Assignment 1 >> Please render the part of the rows below that opens with the line containing "At which category" and closes at the end of the rows as a Markdown table with the columns Number and Content, skipping blank lines and leaving out the pictures.

Text provided >>
########################################

Ultimately, the message is that you, the presumably white, or at least middle-class, viewer of the documentary, need to be very afraid of the unhinged people who live in these areas. (At one point, the VICE correspondent looks at a map of gang territory and helpfully volunteers that it “scares the living shit” out of him.) Or, rather, you should continue to be very afraid. Because these places have already been suffering from white and middle-class stigma for decades, pretty much since they were turned into all-black ghettoes around the middle of the twentieth century. I, a white person who lives on the North Side, run up against this stigma whenever I try to take a friend to visit a restaurant or gallery even in a relatively safe black neighborhood on the South Side, and they refuse because they “don’t want to get shot.” (This is usually accompanied by a laugh, to suggest that they’re kidding, but the fact that they actually won’t go suggests that they’re not.) The people who live in those neighborhoods run up against the stigma every day because of the social isolation, lost business investment, and paltry consumer spending it causes, which just furthers the economic decline that the “Chiraq”s are supposedly lamenting. This is not a minor issue: one study by Harvard professor Robert Sampson found that a neighborhood’s reputation was a better predictor of its future poverty rate than actual signs of disorder like graffiti or crime.

And so it’s hard to conclude that these documentaries do anything other than make the problem worse. It would be nice if the next round of journalists who venture into America’s crime-plagued neighborhoods treat the people they find there as people, and not spectacles.

########################################

Extracted material >>
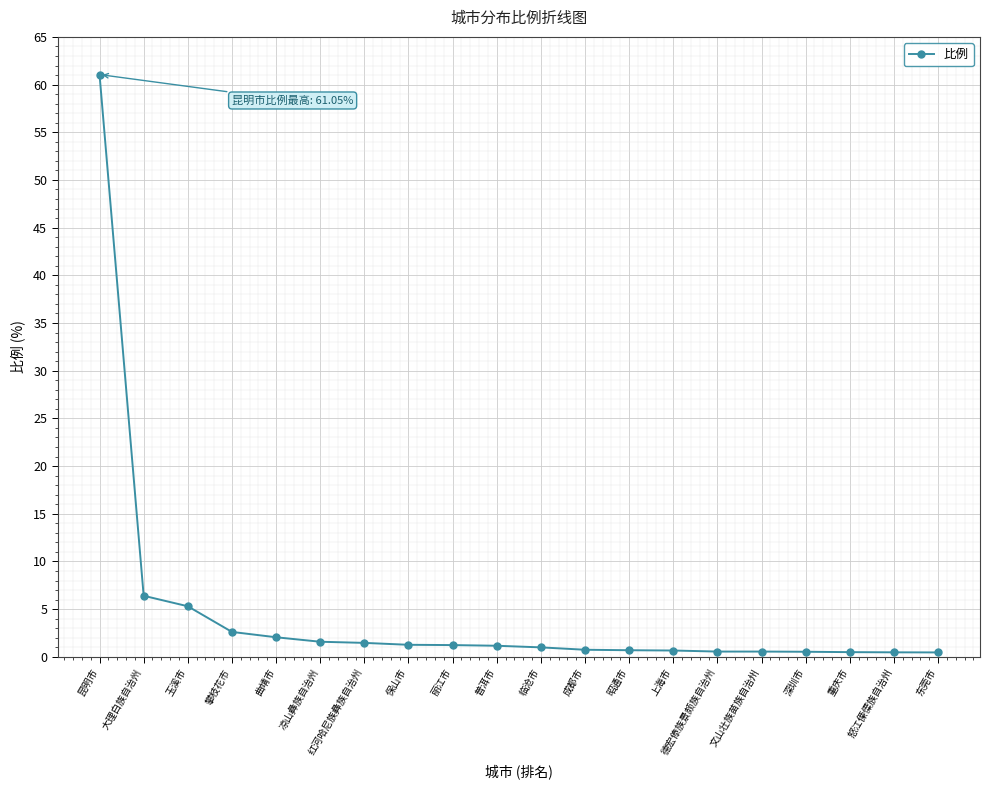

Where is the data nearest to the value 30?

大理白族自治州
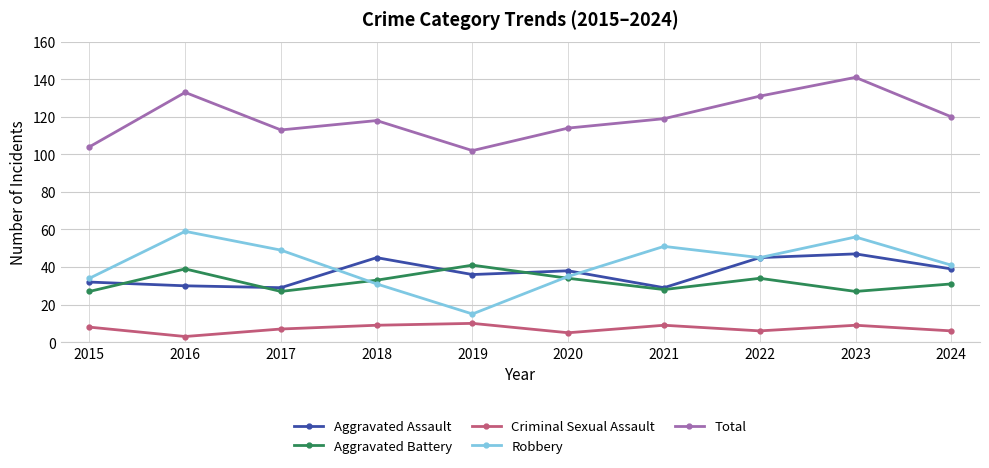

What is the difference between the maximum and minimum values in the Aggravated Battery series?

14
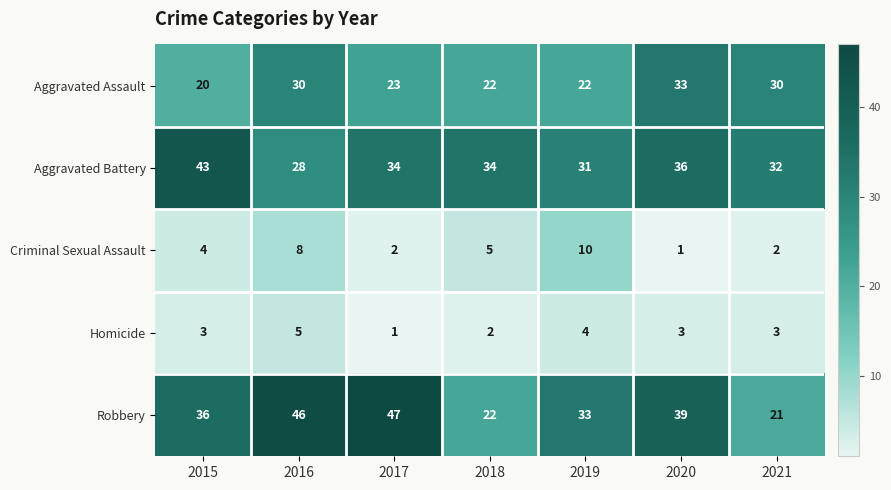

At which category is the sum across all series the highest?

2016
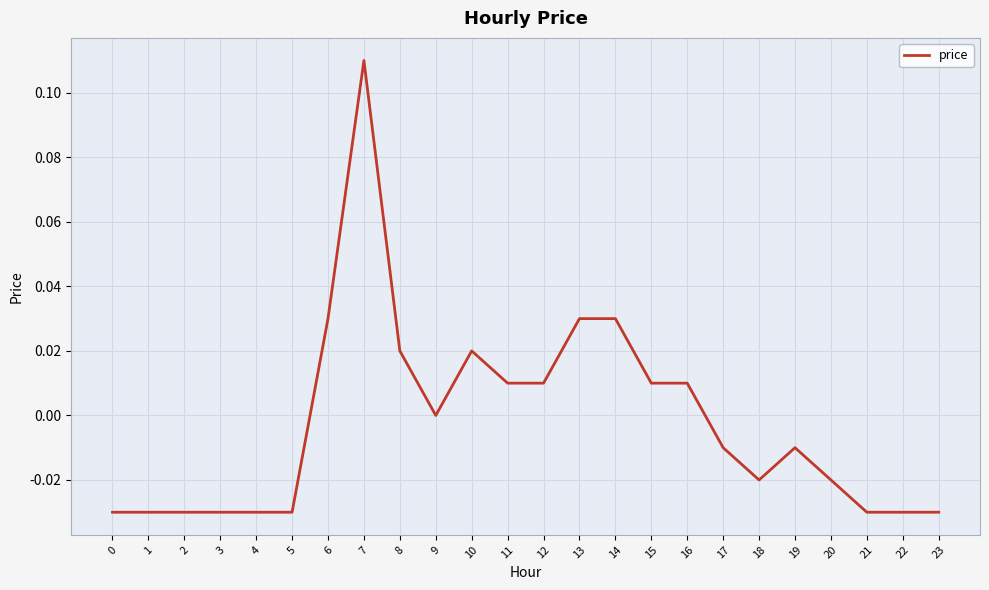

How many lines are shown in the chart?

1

########################################

Assignment 2 >> Retype the part of the passage on crime documentaries that opens with the words containing "And so it’s" and closes with "and not spectacles.".

Problem solution 1 >>
| Number | Content |
|---|---|
| 1 | At which category is the sum across all series the highest? |
| 2 | 2016 |
| 3 | How many lines are shown in the chart? |
| 4 | 1 |

Problem solution 2 >>
And so it’s hard to conclude that these documentaries do anything other than make the problem worse. It would be nice if the next round of journalists who venture into America’s crime-plagued neighborhoods treat the people they find there as people, and not spectacles.